===== 抜き出した文章 =====

次に、飲める男性と飲めない男性の収入を比較したところ、飲める男性の収入が飲めない男性の収入を0・7%上回るものの、両者の間に統計的に有意な差はないことが明らかになった。労働時間についても同様の分析を行ったが、両者の間に差は見いだされなかった。われわれの結果は、飲めるか飲めないかは所得や労働時間には影響しないことを示している。
医学分野の研究でも、適量の飲酒は健康状態を向上させるという通念とは逆に、少量であれ飲酒は有害であるとの研究結果が知られるようになっており、飲酒により健康状態を向上させるという考え方は徐々に否定されている。今回の研究結果は、適度な飲酒がビジネスコミュニケーションを円滑化して生産性を向上させる、いわゆる“飲みニケーション”効果の存在をも否定する。
お酒をやめるべきだと主張したいわけではない。そもそもお酒は健康状態の改善や生産性の向上といった打算で飲むのではなく、お酒そのもの、お酒を飲むことで生まれる人間模様、お酒にまつわる文化的な広がりを、誰に強要されずとも、自由に楽しむべきだ。特に、体質的にお酒に弱い人が約半数を占めるわが国では飲酒の強要はご法度だ。

=====

▸ 課題 A: 上の本文で「次に、飲める男性と」で始まる段落を、主な事実を残したまま箇条書きで短くまとめてください。
▸ 課題 B:
上の本文について、次の問いに短く答えてください。
(i) 飲める男性の収入は、飲めない男性の収入を何%上回っていましたか。
(ii) 今回の研究結果は、いわゆる何という効果の存在を否定していますか。
(iii) わが国で、体質的にお酒に弱い人はどのくらいの割合を占めていますか。

===== 与えられた情報 =====

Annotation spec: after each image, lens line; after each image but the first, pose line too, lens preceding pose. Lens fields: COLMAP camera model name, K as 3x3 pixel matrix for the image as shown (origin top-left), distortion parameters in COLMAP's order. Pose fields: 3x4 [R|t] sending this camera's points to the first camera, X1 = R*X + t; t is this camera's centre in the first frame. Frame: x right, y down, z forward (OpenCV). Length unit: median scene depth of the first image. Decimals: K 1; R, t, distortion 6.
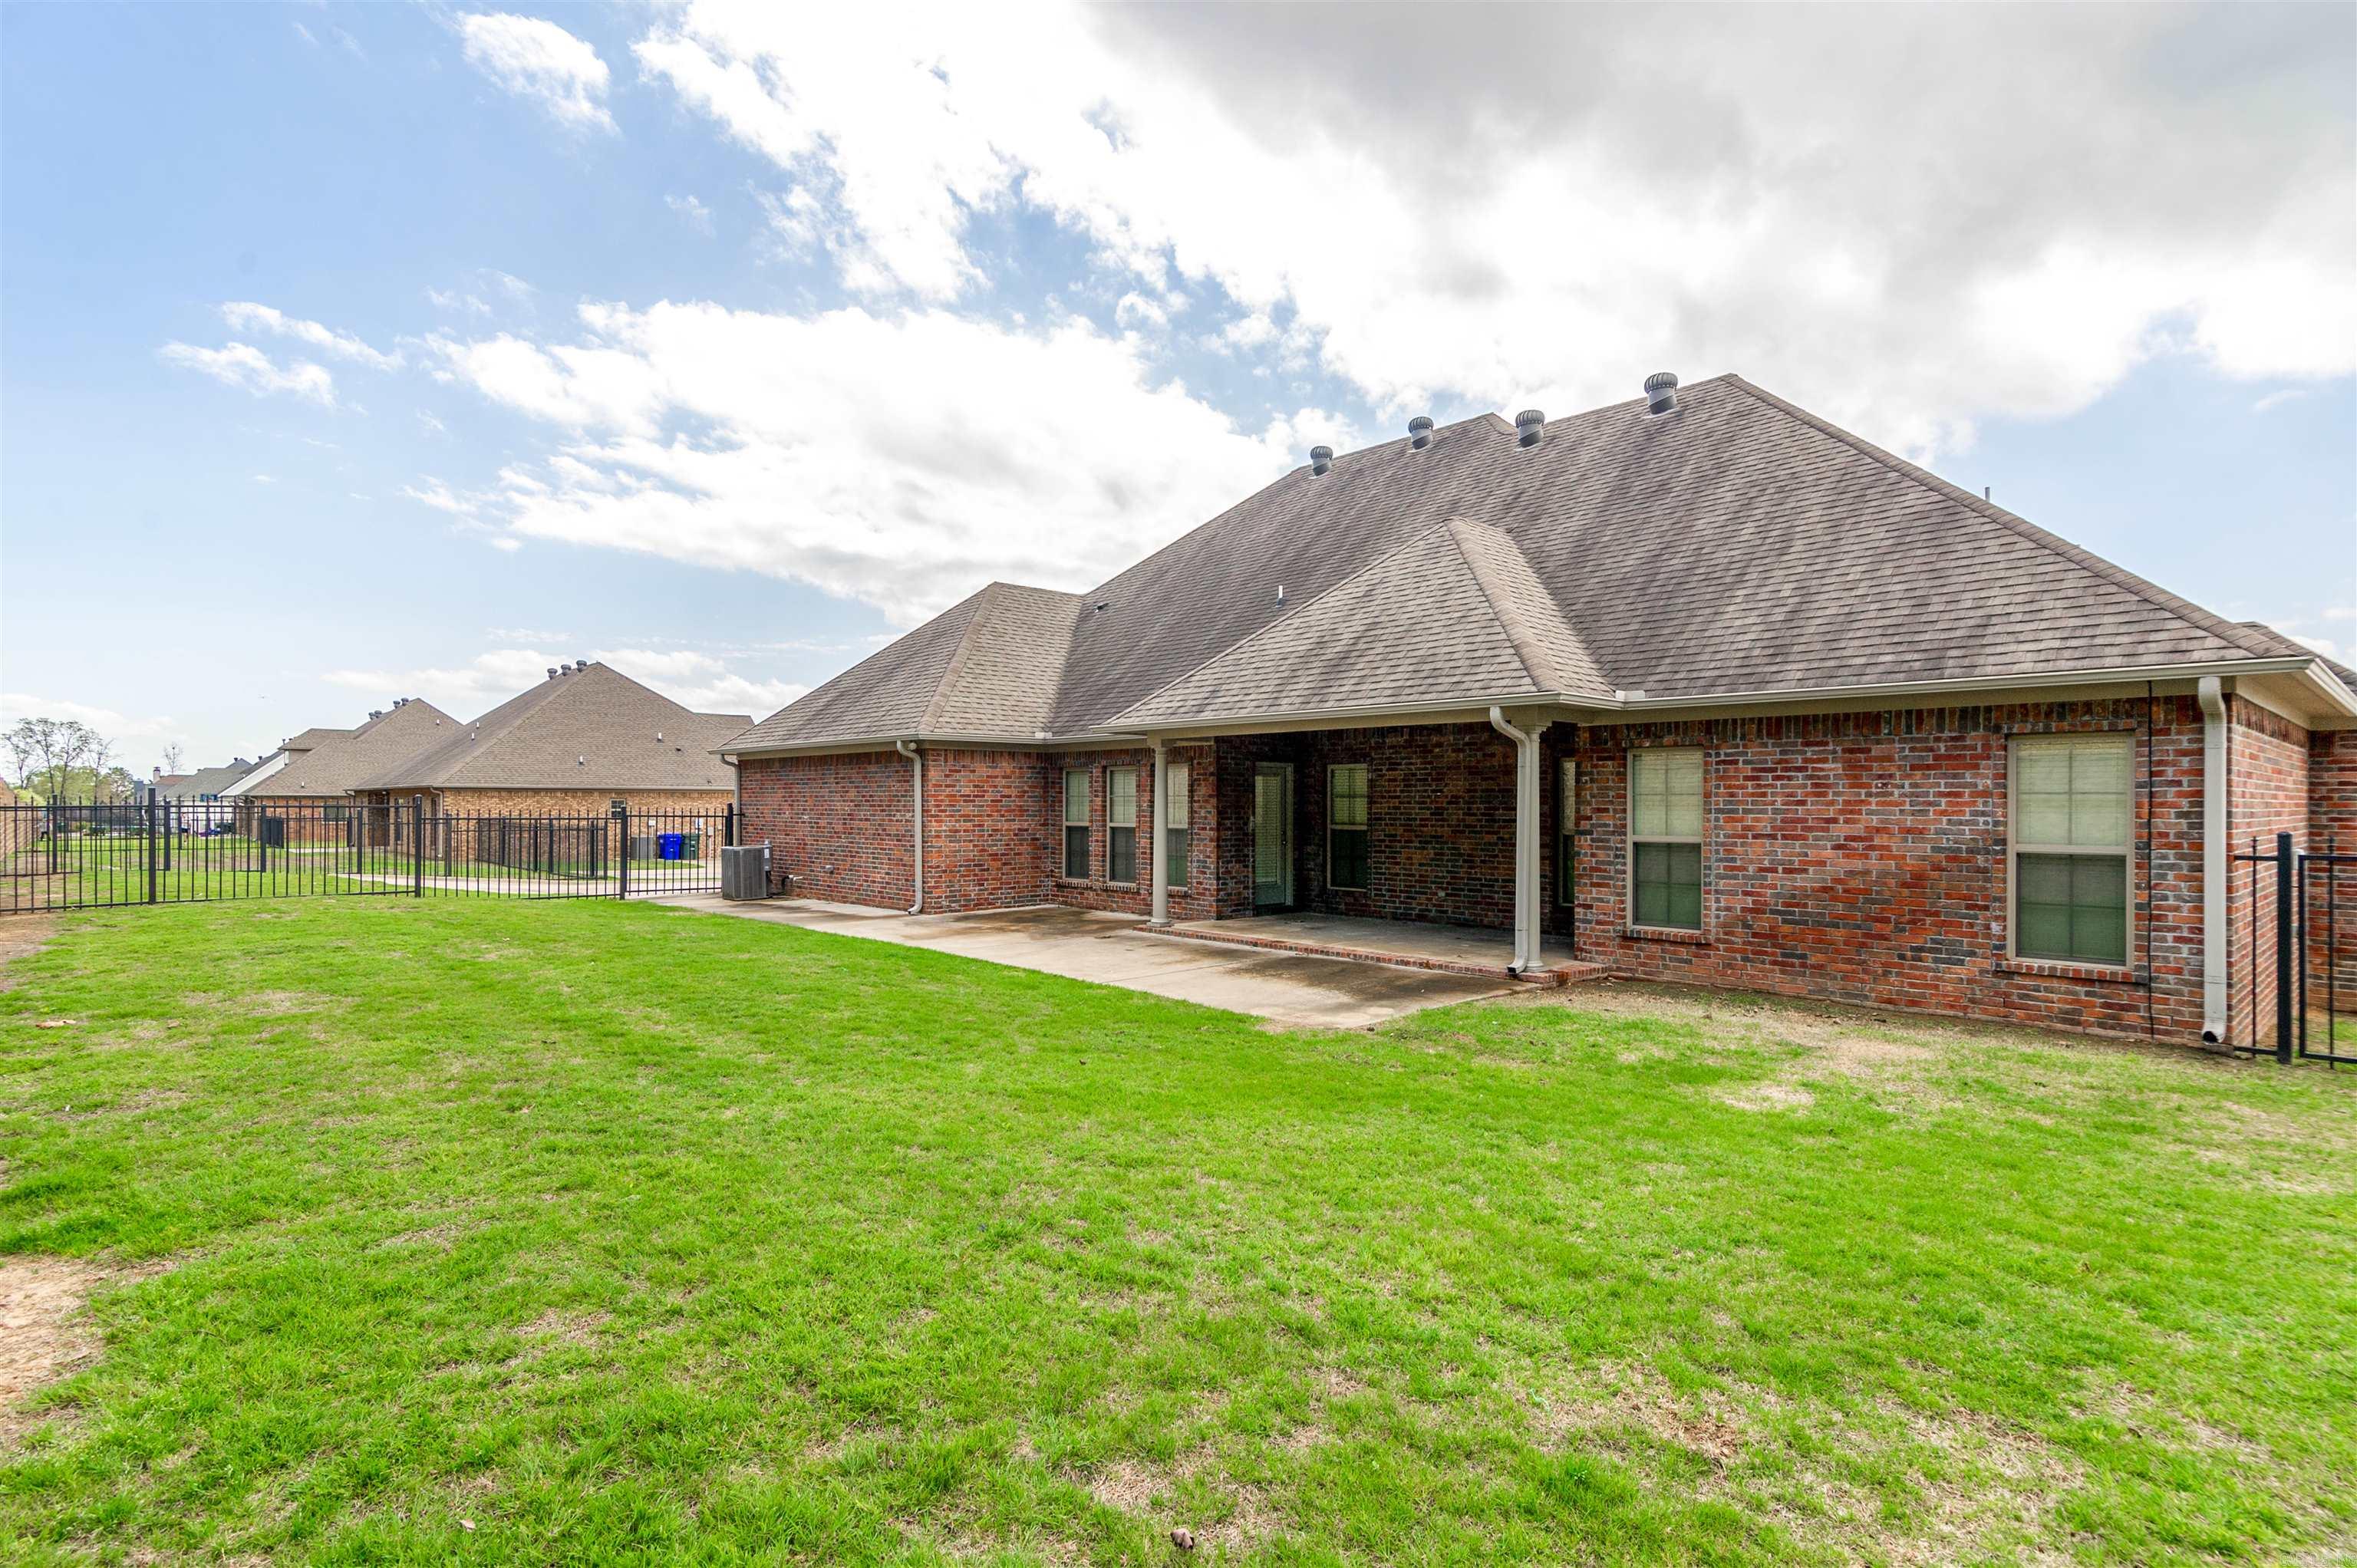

=====

▸ 最終回答 A:
- 飲める男性の収入は飲めない男性より0・7%高いが、統計的に有意な差はない。
- 労働時間でも両者に差は見られなかった。
- 飲めるかどうかは、所得にも労働時間にも影響しない。

▸ 最終回答 B:
(i) 0・7%
(ii) “飲みニケーション”効果
(iii) 約半数